***** Source extract *****

Any chain auto-parts place will have an assortment, but the cheap Chinese-rubber (vinyl) ones don't last very long. Look for Neoprene or Buna-N rubber.
 
Finished final plumbing on my first de-smog of my new to me 1987 FJ60. Wifey's effing Lexus is blocking the garage door, so I can't fire her up and commence tuning. I'll start her in the morning. Some issues I ran into:

1. stripped BVSV 2 taking it out an had to re-tap with 3/8" x 18 NPT tap, which of course I did not have, and so, I ordered from McM-Carr. Lucky for me they ship from near my town and I get orders in one or two days like magic. Installed Jim's plug, but had to make a gasket for the thermo housing and buy the thermo o-ring at the stealer. Another delay while they ordered it. In retrospect, I SHOULD HAVE LEFT IT IN AS A PERFECTLY GOOD PLUG. WHY DID I REMOVE IT LOL?

***** Information supplied *****

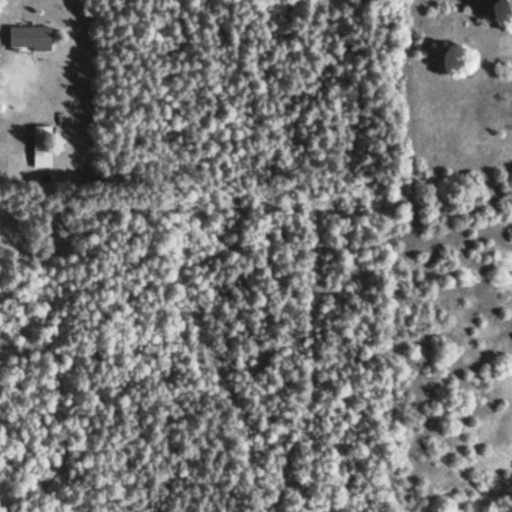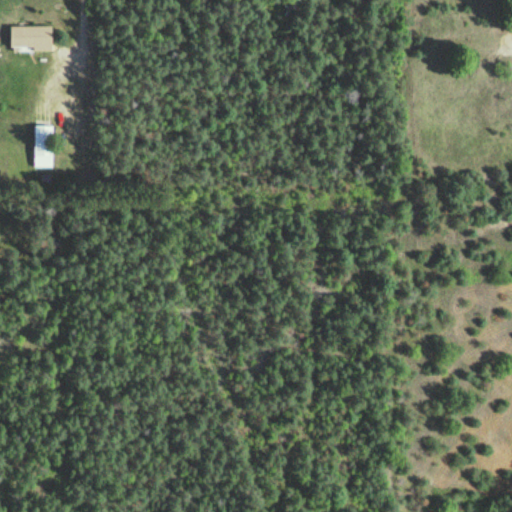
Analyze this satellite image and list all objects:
building: (27, 37)
road: (84, 75)
building: (40, 140)
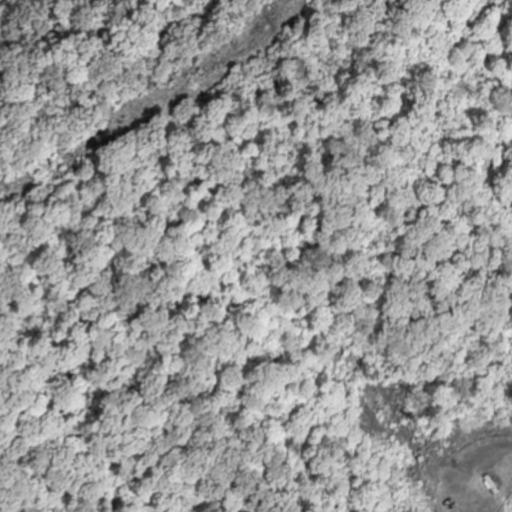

*****

> [Stated exercise]
Answer these from the FJ60 de-smog post:
1. Which two rubber types does it recommend looking for?
2. What model year is the FJ60?
3. What size tap was used to re-tap the hole?
Nothing in the data is needed here.

> [Correct result]
1. Neoprene or Buna-N
2. 1987
3. 3/8" x 18 NPT